(WHAT IS BEING ASKED) All of the data below should be set down again verbatim, without any images.

(INPUT DATA)
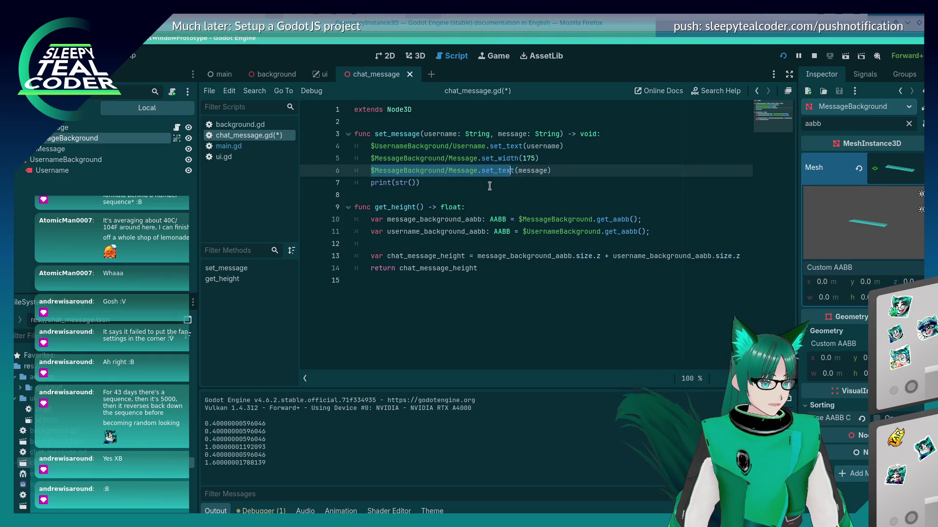
pyautogui.press('shift+Down')
pyautogui.press('shift+Up')
pyautogui.press('ctrl+shift+Left')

(SOLUTION BELOW)
pyautogui.press('shift+Down')
pyautogui.press('shift+Up')
pyautogui.press('ctrl+shift+Left')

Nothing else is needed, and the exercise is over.